Photospheric Radius Evolution of Homologous Explosions

TL;DR

This paper develops a general theory for the evolution of photospheric radius in homologous explosions with constant opacity, providing diagnostic tools to distinguish supernovae from other transients like tidal disruption events.

Contribution

The paper introduces a universal model for photospheric radius evolution in homologous explosions, applicable regardless of density profiles, and links observational signatures to physical properties.

Findings

Photospheric radius always increases early and decreases later in homologous explosions.

The shape of the radius evolution curve depends on the density profile.

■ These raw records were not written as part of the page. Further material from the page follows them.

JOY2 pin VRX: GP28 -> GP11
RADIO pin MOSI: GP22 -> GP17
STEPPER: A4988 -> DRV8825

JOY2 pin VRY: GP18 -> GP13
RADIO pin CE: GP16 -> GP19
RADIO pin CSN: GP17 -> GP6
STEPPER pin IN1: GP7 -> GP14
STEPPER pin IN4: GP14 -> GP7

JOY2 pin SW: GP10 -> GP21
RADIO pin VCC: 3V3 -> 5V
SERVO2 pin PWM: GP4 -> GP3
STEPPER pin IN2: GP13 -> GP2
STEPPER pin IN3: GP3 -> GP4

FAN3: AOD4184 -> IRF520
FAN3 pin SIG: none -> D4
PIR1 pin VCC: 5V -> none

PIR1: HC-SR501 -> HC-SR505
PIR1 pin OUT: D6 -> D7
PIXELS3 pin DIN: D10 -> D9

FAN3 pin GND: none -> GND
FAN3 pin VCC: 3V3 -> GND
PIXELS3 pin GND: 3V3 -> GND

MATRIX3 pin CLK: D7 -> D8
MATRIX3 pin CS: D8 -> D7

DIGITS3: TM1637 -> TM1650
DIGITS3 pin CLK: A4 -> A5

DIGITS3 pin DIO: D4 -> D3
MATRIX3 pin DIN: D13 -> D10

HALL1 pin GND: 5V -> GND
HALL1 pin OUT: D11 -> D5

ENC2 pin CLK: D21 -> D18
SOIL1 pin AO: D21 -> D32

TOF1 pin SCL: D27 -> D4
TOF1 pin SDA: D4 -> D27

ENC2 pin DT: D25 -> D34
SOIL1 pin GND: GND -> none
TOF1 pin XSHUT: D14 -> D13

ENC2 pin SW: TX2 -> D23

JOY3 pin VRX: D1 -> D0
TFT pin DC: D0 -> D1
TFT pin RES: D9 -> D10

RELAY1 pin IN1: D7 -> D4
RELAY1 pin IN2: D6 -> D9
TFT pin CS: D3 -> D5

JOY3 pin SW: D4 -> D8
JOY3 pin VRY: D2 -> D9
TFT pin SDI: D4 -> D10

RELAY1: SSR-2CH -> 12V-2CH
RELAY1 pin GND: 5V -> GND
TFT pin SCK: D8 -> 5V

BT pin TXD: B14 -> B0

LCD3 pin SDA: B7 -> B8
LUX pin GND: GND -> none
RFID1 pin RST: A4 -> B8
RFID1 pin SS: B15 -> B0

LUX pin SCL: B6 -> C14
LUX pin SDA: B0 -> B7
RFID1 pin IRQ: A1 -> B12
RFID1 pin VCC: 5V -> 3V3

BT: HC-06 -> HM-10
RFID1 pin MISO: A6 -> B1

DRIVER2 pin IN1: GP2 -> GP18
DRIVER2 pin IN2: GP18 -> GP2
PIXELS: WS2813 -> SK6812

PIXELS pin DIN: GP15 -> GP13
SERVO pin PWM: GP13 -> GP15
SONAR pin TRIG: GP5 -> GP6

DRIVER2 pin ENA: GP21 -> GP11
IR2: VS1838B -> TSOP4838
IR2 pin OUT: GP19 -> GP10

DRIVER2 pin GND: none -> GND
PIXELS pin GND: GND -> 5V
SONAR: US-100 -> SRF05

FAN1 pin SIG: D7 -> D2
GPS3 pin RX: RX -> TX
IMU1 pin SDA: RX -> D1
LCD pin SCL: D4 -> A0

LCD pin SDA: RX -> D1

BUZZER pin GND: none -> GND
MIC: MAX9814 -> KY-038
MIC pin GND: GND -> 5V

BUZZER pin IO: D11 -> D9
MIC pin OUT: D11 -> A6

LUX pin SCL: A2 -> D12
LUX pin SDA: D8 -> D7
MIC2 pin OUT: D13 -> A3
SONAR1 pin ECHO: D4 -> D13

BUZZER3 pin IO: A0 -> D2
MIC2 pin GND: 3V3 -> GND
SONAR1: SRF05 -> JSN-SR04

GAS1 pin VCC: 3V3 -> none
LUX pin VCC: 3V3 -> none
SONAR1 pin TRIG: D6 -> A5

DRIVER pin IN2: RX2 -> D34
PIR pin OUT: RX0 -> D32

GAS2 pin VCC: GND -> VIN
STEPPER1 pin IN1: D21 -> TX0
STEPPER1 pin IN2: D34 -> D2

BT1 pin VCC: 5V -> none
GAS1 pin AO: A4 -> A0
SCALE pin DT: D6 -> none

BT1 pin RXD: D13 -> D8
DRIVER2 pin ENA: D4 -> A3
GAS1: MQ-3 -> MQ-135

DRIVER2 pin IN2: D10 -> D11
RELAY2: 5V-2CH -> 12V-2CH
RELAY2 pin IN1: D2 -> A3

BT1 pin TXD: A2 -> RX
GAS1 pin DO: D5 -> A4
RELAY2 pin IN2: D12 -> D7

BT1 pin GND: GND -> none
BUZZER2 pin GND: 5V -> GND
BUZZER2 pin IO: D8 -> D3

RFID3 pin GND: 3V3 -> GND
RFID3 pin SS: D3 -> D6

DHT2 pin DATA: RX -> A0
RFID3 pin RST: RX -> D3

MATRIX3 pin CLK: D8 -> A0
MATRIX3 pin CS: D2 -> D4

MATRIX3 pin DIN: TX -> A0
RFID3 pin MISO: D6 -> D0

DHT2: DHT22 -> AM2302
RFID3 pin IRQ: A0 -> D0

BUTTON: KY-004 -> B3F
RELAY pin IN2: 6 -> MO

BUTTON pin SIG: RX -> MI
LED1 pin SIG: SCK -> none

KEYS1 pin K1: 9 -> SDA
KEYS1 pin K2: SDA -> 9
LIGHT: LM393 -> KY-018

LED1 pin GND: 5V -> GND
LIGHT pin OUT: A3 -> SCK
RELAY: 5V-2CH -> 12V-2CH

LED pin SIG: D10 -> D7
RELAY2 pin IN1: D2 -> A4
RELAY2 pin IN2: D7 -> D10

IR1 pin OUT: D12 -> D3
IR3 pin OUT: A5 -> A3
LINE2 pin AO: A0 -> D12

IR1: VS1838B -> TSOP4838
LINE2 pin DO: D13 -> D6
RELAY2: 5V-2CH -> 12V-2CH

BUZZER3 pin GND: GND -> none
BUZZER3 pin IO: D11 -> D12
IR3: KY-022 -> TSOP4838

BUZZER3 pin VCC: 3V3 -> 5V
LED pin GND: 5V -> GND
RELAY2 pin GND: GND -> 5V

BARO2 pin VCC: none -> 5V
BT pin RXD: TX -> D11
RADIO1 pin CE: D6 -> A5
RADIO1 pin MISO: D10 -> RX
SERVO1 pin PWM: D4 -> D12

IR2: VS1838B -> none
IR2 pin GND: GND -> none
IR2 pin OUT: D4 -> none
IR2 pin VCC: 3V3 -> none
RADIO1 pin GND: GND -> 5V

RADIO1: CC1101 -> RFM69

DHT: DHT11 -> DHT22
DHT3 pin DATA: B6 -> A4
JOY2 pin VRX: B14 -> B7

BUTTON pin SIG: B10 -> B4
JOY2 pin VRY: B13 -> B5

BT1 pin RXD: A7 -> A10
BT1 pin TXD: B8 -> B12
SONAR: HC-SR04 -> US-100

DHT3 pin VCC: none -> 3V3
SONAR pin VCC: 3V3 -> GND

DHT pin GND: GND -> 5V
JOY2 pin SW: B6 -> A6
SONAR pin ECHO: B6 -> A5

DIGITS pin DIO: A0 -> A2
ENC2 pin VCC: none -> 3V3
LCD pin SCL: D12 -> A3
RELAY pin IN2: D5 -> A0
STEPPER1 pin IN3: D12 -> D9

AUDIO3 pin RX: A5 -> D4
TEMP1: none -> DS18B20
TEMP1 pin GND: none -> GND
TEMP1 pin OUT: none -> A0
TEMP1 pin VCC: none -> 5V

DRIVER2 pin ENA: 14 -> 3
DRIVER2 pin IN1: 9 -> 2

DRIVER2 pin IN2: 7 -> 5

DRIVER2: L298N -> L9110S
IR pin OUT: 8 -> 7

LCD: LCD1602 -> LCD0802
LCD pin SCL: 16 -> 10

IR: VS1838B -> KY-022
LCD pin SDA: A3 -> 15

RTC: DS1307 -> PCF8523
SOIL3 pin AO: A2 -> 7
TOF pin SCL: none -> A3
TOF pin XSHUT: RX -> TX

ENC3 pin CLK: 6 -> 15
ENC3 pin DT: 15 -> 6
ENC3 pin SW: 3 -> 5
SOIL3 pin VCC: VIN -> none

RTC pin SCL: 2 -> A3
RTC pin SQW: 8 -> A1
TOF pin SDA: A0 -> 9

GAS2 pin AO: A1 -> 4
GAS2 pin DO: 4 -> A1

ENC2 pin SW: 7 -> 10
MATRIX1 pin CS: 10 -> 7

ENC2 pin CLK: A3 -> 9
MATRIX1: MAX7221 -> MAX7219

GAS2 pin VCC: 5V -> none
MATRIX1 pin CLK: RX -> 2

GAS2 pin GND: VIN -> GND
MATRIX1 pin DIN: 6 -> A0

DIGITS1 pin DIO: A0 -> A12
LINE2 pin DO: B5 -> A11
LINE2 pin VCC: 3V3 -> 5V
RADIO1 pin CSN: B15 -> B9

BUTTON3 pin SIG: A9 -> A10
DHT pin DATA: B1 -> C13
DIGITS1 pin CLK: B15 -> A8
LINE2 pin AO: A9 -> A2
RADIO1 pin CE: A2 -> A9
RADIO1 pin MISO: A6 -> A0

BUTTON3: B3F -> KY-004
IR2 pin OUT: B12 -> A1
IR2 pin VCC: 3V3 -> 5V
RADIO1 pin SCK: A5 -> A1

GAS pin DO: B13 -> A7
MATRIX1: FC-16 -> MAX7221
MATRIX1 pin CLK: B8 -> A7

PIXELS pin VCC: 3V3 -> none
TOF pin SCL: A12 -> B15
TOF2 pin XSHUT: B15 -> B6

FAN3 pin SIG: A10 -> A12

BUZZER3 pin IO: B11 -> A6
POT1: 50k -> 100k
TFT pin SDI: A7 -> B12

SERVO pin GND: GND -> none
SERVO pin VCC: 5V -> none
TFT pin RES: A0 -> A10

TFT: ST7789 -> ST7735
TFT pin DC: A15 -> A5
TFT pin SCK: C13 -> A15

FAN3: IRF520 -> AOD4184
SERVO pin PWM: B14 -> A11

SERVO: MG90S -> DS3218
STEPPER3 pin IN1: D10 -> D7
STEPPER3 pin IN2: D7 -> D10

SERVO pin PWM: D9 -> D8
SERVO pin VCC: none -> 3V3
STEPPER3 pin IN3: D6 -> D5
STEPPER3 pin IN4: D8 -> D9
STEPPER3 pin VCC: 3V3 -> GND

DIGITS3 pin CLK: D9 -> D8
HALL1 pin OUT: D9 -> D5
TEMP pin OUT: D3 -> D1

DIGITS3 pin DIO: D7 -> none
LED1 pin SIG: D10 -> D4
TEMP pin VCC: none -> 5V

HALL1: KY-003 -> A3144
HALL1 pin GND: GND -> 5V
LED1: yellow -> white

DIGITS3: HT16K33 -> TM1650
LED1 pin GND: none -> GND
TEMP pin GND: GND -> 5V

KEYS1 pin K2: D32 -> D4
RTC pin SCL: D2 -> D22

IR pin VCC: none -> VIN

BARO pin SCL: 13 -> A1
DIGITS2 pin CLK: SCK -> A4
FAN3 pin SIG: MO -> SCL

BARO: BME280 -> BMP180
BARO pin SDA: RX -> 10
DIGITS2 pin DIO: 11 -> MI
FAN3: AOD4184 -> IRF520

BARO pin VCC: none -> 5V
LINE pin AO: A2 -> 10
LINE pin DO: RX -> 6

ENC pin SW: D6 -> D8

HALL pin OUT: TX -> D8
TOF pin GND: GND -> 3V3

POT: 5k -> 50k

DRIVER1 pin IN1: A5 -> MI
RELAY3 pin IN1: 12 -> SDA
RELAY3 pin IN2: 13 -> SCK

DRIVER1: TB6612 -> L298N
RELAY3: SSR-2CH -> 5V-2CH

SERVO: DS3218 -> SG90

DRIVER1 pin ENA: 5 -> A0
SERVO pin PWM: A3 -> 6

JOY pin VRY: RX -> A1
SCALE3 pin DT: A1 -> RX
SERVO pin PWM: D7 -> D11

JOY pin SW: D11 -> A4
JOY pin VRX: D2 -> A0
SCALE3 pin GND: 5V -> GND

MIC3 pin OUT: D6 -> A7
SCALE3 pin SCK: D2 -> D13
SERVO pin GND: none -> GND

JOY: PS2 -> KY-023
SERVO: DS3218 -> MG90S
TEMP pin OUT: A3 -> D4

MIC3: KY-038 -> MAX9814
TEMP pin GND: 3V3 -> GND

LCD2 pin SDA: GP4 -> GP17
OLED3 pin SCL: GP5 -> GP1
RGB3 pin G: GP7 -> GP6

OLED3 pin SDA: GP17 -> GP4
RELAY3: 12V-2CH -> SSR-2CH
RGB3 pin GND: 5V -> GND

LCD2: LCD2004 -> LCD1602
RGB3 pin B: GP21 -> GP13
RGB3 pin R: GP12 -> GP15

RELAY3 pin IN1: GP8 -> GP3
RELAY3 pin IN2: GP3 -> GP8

Observed supernovae match the predicted rising/falling radius behavior.

Abstract

Recent wide-field surveys discovered new types of peculiar optical transients that showed diverse behaviors of the evolution of photospheric properties. We develop a general theory of homologous explosions with constant opacity, paying special attention on the evolution of the photospheric radius $R_{\rm ph}$. We find that regardless of the density distribution profile, $R_{\rm ph}$ always increases early on and decreases at late times. This result does not depend on the radiation and cooling processes inside the ejecta.The general rising/falling behavior of $R_{\rm ph}$ can be used to quickly diagnose whether the source originates from a supernova-like explosion. The shape of the $R_{\rm ph}$ evolution curve depends on the density profile, so the observations may be used to directly diagnose the density profile as well as the temperature profile of the ejecta. All the well-monitored supernovae show such a $R_{\rm ph}$ rising/falling behavior, which is consistent with our theory. The recently discovered peculiar transient AT2018cow showed a continuous decay of $R_{\rm ph}$, which is disfavored to be of a supernova-like explosion origin. Our result therefore supports the interpretation of this transient as a tidal disruption event.